EXERCISE INSTRUCTIONS
Swap "clock" for "watch" everywhere in the records below and keep everything else the same. Leave the pictures out of your answer.

(Items from a data source)
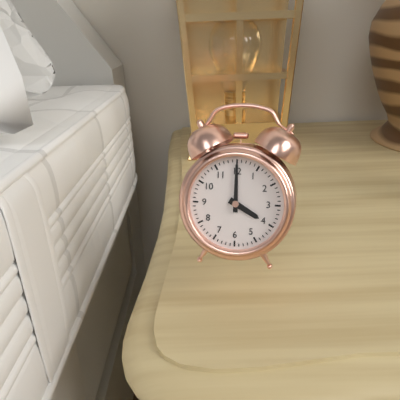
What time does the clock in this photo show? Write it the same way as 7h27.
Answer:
4h00
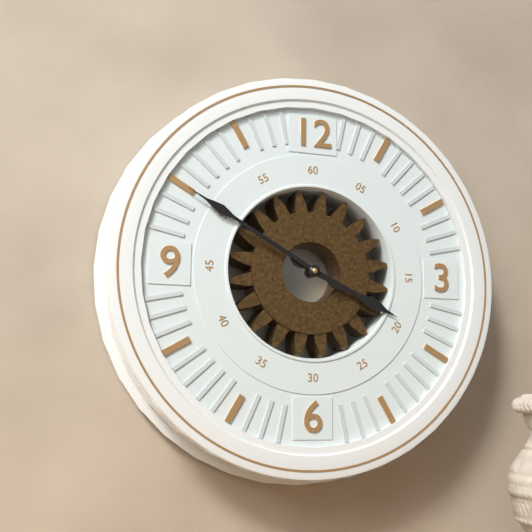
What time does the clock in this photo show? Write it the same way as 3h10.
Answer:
3h50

RESPONSE TO THIS TASK
What time does the watch in this photo show? Write it the same way as 7h27.
Answer:
4h00
What time does the watch in this photo show? Write it the same way as 3h10.
Answer:
3h50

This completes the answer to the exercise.